Listed Building – Grade II
- Designated: 24 September 1990; 35 years ago
- Reference no.: 1262141

= Brent Town Hall =

Municipal building in London, England

Brent Town Hall, formerly Wembley Town Hall, is a landmark building in Wembley Park in the London Borough of Brent, northwest London, England. The building is T-shaped, with a long façade on Forty Lane. The building was the seat of Brent London Borough Council until 2013 and is now occupied by the Lycée International de Londres Winston Churchill. It is a Grade II listed building.

==History==
The building was commissioned by the Municipal Borough of Wembley to replace their aging council offices in High Road, Wembley. The site selected for the new building was some open land known as "The Paddocks".

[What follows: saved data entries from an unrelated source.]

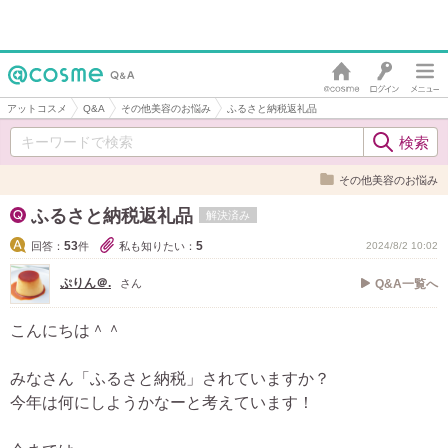
アットコスメ
Q&A
その他美容のお悩み
ふるさと納税返礼品
その他美容のお悩み
ふるさと納税返礼品
解決済み
53
5
回答：
件
私も知りたい：
2024/8/2 10:02
ぷりん＠.
さん
Q&A一覧へ
こんにちは＾＾
みなさん「ふるさと納税」されていますか？
今年は何にしようかなーと考えています！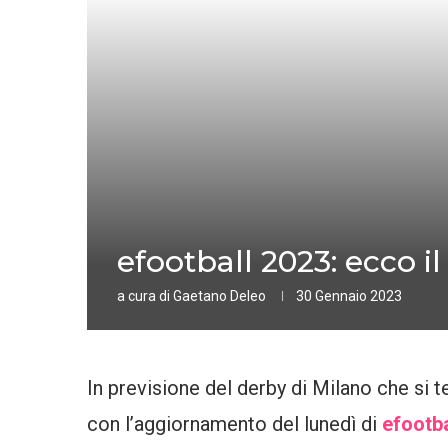
efootball 2023: ecco i
a cura di
Gaetano Deleo
30 Gennaio 2023
In previsione del derby di Milano che si t
con l’aggiornamento del lunedì di
efootba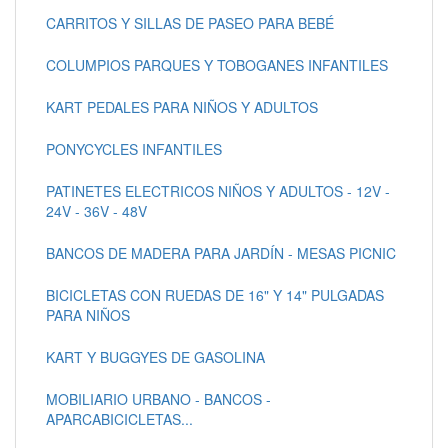
CARRITOS Y SILLAS DE PASEO PARA BEBÉ
COLUMPIOS PARQUES Y TOBOGANES INFANTILES
KART PEDALES PARA NIÑOS Y ADULTOS
PONYCYCLES INFANTILES
PATINETES ELECTRICOS NIÑOS Y ADULTOS - 12V -
24V - 36V - 48V
BANCOS DE MADERA PARA JARDÍN - MESAS PICNIC
BICICLETAS CON RUEDAS DE 16" Y 14" PULGADAS
PARA NIÑOS
KART Y BUGGYES DE GASOLINA
MOBILIARIO URBANO - BANCOS -
APARCABICICLETAS...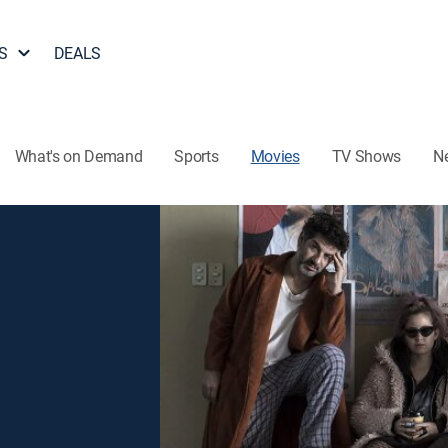
S
DEALS
What's on Demand
Sports
Movies
TV Shows
N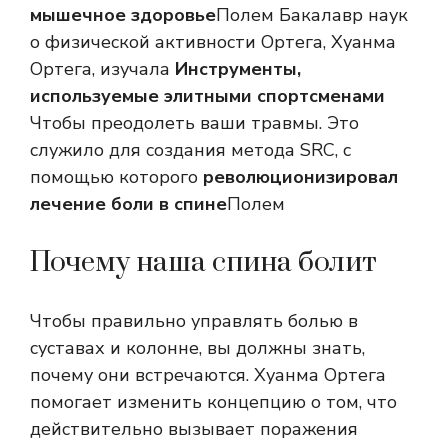
мышечное здоровье
Полем Бакалавр наук
о физической активности Ортега, Хуанма
Ортега, изучала
Инструменты,
используемые элитными спортсменами
Чтобы преодолеть ваши травмы. Это
служило для создания метода SRC, с
помощью которого
революционизировал
лечение боли в спине
Полем
Почему наша спина болит
Чтобы правильно управлять болью в
суставах и колонне, вы должны знать,
почему они встречаются. Хуанма Ортега
помогает изменить концепцию о том, что
действительно вызывает поражения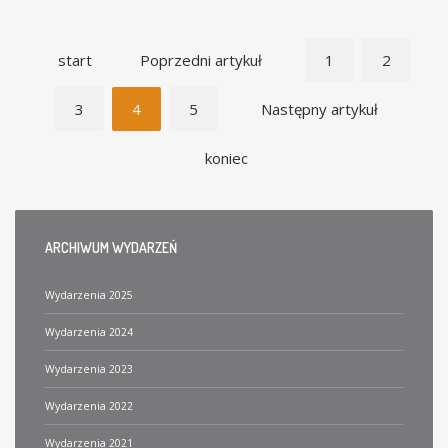
start
Poprzedni artykuł
1
2
3
4
5
Następny artykuł
koniec
ARCHIWUM
WYDARZEŃ
Wydarzenia 2025
Wydarzenia 2024
Wydarzenia 2023
Wydarzenia 2022
Wydarzenia 2021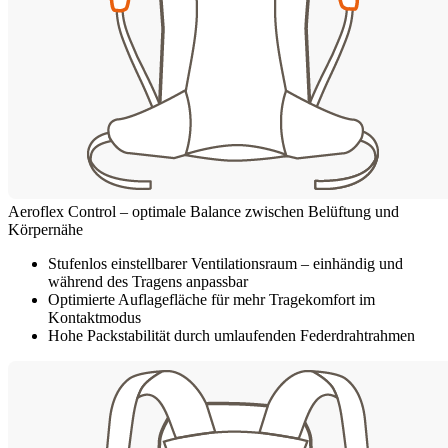
Aeroflex Control – optimale Balance zwischen Belüftung und
Körpernähe
Stufenlos einstellbarer Ventilationsraum – einhändig und
während des Tragens anpassbar
Optimierte Auflagefläche für mehr Tragekomfort im
Kontaktmodus
Hohe Packstabilität durch umlaufenden Federdrahtrahmen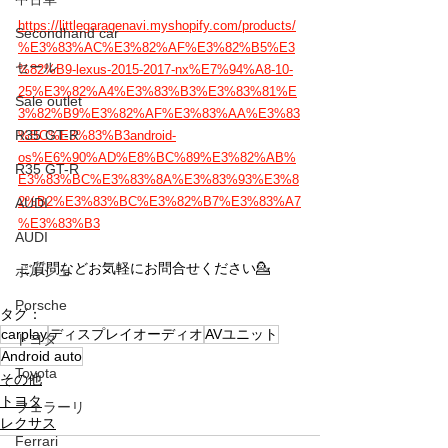
https://littlegaragenavi.myshopify.com/products/
Secondhand car
%E3%83%AC%E3%82%AF%E3%82%B5%E3
セール
%82%B9-lexus-2015-2017-nx%E7%94%A8-10-
25%E3%82%A4%E3%83%B3%E3%83%81%E
Sale outlet
3%82%B9%E3%82%AF%E3%83%AA%E3%83
R35 GT-R
%BC%E3%83%B3android-
os%E6%90%AD%E8%BC%89%E3%82%AB%
R35 GT-R
E3%83%BC%E3%83%8A%E3%83%93%E3%8
2%B2%E3%83%BC%E3%82%B7%E3%83%A7
AUDI
%E3%83%B3
AUDI
ご質問などお気軽にお問合せください💁
ポルシェ
Porsche
タグ：
carplay
ディスプレイオーディオ
AVユニット
トヨタ
Android auto
Toyota
その他
トヨタ
フェラーリ
レクサス
Ferrari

The foundation stone for the new building was laid by Alderman Herbert Gauntlett on 9 October 1937. The new building was designed by Clifford Strange, a former student of Thomas S. Tait who had been influenced in his work by the Dutch architect Willem Marinus Dudok. The building, which was even fitted with a bomb-proof first-aid post, was opened as Wembley Town Hall in 1940. The main frontage featured a central tower with a doorway and canopy on the ground floor, a tall window on the first and second floors and the borough coat of arms above. Internally, the principal rooms were the assembly hall and the council chamber, both located on the first floor.

In September 1943, during the Second World War, a ceremony was held at the town hall, attended by the former Prime Minister of Canada, Viscount Bennett, to commemorate the borough's fund raising achievements during Wings for Victory Week. In 1951, Pevsner described the town hall as "the best of the modern town halls around London, neither fanciful nor drab". It has also been described as "an English interpretation of Modernism", using brick rather than concrete.

The building was the headquarters of the Municipal Borough of Wembley for much of the 20th century and it remained the local seat of government as "Brent Town Hall", after Wembley amalgamated with Willesden to form the London Borough of Brent in April 1965. The building continued to serve as an events and concert venue and performers included the band The Who, also in April 1965.

In 2009 the council tried unsuccessfully to have the building delisted to facilitate redevelopment of the site. After the council relocated to the new Brent Civic Centre in August 2013, the town hall was sold to The French Education Property Trust which transformed it into an international French school called the Lycée International de Londres Winston Churchill, which opened in September 2015.